"Le tarif est de 1.500 dollars par personne pour l'aller seulement vers le port chypriote de Larnaca", explique le directeur d'une compagnie de navigation. "La demande ne cesse d'augmenter depuis samedi", affirme ce jeune homme qui refuse de donner son nom.
Lundi soir, 200 personnes étaient arrivées à bord de 18 bateaux à Larnaca.
Des affrontements entre partisans de l'opposition et de la majorité avaient éclaté à Beyrouth le 7 mai, et ont fait depuis 62 morts et environ 200 blessés.
Des militants du Hezbollah, le puissant parti chiite d'opposition, bloquent depuis l'accès à l'aéroport de la capitale et des partisans de la majorité barrent la route principale vers la Syrie, tandis que le port de Beyrouth a cessé toute activité depuis vendredi.
La compagnie de croisières, comme une poignée d'autres, assure deux voyages par jour vers Larnaca à partir d'une marina privée à Dbaiyé. Le trajet dure environ six heures, pour une distance de 210 kilomètres.
"Nous exigeons la moitié du tarif à la réservation et ne quittons le port qu'une fois le bateau plein", ajoute le directeur de la compagnie. "Nous n'exploitons pas la capacité maximale du yacht, de 50 personnes en utilisant les solariums.
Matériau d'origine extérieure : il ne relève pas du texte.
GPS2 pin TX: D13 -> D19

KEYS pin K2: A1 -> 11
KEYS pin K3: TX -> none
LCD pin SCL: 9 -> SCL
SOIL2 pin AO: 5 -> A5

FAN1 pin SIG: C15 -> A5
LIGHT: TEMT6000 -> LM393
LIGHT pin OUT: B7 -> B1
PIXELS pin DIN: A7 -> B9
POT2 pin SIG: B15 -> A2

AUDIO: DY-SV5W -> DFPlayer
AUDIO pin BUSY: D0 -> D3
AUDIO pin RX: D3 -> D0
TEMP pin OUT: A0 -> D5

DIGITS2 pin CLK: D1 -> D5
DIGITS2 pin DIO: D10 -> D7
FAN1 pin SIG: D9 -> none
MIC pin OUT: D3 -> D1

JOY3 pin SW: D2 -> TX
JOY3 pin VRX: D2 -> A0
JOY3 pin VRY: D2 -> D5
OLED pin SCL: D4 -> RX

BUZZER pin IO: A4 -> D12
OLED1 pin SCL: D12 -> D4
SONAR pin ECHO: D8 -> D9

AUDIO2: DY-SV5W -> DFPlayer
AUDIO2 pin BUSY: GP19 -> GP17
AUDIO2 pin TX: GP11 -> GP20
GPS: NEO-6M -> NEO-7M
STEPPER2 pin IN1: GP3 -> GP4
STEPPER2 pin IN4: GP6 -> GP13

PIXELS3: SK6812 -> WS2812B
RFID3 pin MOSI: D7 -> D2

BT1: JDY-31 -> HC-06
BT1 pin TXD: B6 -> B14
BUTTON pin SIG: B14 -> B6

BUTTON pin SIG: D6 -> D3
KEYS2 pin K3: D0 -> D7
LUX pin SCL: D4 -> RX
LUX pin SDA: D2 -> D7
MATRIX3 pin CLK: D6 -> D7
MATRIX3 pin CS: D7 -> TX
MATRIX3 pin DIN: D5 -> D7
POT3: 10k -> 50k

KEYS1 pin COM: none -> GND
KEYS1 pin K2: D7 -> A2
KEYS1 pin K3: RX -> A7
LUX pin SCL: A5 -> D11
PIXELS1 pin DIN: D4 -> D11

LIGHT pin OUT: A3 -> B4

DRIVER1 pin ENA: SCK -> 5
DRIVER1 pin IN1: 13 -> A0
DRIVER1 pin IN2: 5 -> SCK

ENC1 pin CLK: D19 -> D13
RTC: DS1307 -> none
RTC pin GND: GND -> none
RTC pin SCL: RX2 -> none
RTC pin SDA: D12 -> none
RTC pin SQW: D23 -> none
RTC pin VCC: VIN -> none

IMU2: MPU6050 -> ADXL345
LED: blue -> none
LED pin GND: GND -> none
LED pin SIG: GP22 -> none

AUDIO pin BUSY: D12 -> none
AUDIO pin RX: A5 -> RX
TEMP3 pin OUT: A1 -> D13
Nous remplissons seulement les 16 places assises, pour le confort des passagers", dit-il.
Le yacht est équipé de trois cabines avec salles de bains, d'un salon, d'une cuisine et de solariums de luxe.
Jusqu'à la semaine dernière, de riches Libanais ou des touristes, notamment russes, l'utilisaient pour longer les côtes libanaises ou se rendre à la station balnéaire égyptienne de Charm el-Cheikh, sur la mer Rouge.
Malgré la situation, beaucoup font le voyage en sens inverse. "Ce sont surtout des journalistes, des personnes obligées de rentrer ou des ministres rentrant d'une mission officielle", indique le jeune homme.
Sur la jetée d'un club privé de Kaslik, dans le nord de Beyrouth, une femme élégante organise le départ de sa famille.
"Je profite du yacht privé d'une amie pour embarquer vers Chypre mes parents et mes enfants, qui étaient ici en vacances", dit Claudette.
"Ici, pas de voyages à but lucratif. Tout contrevenant serait immédiatement renvoyé du club", affirme le responsable des relations publiques, Elie Kanaan.
Face à la situation, l'ambassade de Chypre facilite le transit des Libanais et autres ressortissants par son territoire.
"Nous faisons de notre mieux pour délivrer les visas en 24 heures, même moins en cas d'urgence", indique un responsable du service des visas en soulignant que "la demande s'accroît depuis deux jours".
La sécurité générale libanaise tamponne rapidement les passeports après s'être assurée qu'ils sont en règle.
Des charters privés quittent aussi Beyrouth depuis mardi "à raison de deux vols quotidiens vers Amman avec vingt passagers chacun", ou bien "sur demande"
vers Chypre, indique le propriétaire d'une compagnie d'aviation privée. Il refuse de divulguer le tarif, qui serait de 400 dollars.
Les routes vers l'aéroport sont bloquées par des monticules de terre. Une voiture dépose les passagers au pied de ces barrages que les voyageurs traversent à pied, pour être récupérés de l'autre côté par des véhicules qui les conduisent aux avions.
Les taxis vers la Syrie profitent aussi de la situation et empruntent les routes de Tripoli ou de Qaa, deux points de passage dans le nord du pays.
Louer une voiture pour Damas coûte 400 à 600 dollars, contre 75 avant les évènements, la place dans un taxi collectif 80 dollars, contre 20 précédemment.